_Dataset content_:
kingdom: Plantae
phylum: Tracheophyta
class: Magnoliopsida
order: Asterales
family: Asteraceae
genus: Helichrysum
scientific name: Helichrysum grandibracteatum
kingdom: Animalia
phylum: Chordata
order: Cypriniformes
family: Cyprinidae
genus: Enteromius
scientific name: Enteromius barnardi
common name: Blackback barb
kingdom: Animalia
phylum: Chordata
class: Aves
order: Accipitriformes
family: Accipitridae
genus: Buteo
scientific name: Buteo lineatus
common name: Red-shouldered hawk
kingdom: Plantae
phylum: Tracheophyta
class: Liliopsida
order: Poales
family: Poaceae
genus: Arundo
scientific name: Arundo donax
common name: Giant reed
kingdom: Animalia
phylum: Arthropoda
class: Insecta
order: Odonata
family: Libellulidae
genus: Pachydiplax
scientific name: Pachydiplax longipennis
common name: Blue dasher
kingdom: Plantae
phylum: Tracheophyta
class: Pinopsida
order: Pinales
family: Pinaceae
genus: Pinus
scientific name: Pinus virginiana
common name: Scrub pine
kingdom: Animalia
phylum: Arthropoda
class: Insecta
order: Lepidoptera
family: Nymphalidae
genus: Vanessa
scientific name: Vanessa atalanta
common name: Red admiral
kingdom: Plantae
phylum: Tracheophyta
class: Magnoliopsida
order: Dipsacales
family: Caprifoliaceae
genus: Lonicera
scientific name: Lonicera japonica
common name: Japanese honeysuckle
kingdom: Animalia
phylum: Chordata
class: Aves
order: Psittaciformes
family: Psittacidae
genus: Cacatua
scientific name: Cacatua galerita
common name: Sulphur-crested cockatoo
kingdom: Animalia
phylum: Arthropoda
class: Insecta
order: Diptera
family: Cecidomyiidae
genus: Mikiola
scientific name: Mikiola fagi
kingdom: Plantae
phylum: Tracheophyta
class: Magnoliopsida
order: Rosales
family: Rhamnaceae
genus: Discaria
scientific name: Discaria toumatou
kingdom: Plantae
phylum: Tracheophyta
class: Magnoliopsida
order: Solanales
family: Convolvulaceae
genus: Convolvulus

_Goal of the exercise_:
Copy every line of the items above word for word, keeping them in the same order.

_Answer to this problem_:
kingdom: Plantae
phylum: Tracheophyta
class: Magnoliopsida
order: Asterales
family: Asteraceae
genus: Helichrysum
scientific name: Helichrysum grandibracteatum
kingdom: Animalia
phylum: Chordata
order: Cypriniformes
family: Cyprinidae
genus: Enteromius
scientific name: Enteromius barnardi
common name: Blackback barb
kingdom: Animalia
phylum: Chordata
class: Aves
order: Accipitriformes
family: Accipitridae
genus: Buteo
scientific name: Buteo lineatus
common name: Red-shouldered hawk
kingdom: Plantae
phylum: Tracheophyta
class: Liliopsida
order: Poales
family: Poaceae
genus: Arundo
scientific name: Arundo donax
common name: Giant reed
kingdom: Animalia
phylum: Arthropoda
class: Insecta
order: Odonata
family: Libellulidae
genus: Pachydiplax
scientific name: Pachydiplax longipennis
common name: Blue dasher
kingdom: Plantae
phylum: Tracheophyta
class: Pinopsida
order: Pinales
family: Pinaceae
genus: Pinus
scientific name: Pinus virginiana
common name: Scrub pine
kingdom: Animalia
phylum: Arthropoda
class: Insecta
order: Lepidoptera
family: Nymphalidae
genus: Vanessa
scientific name: Vanessa atalanta
common name: Red admiral
kingdom: Plantae
phylum: Tracheophyta
class: Magnoliopsida
order: Dipsacales
family: Caprifoliaceae
genus: Lonicera
scientific name: Lonicera japonica
common name: Japanese honeysuckle
kingdom: Animalia
phylum: Chordata
class: Aves
order: Psittaciformes
family: Psittacidae
genus: Cacatua
scientific name: Cacatua galerita
common name: Sulphur-crested cockatoo
kingdom: Animalia
phylum: Arthropoda
class: Insecta
order: Diptera
family: Cecidomyiidae
genus: Mikiola
scientific name: Mikiola fagi
kingdom: Plantae
phylum: Tracheophyta
class: Magnoliopsida
order: Rosales
family: Rhamnaceae
genus: Discaria
scientific name: Discaria toumatou
kingdom: Plantae
phylum: Tracheophyta
class: Magnoliopsida
order: Solanales
family: Convolvulaceae
genus: Convolvulus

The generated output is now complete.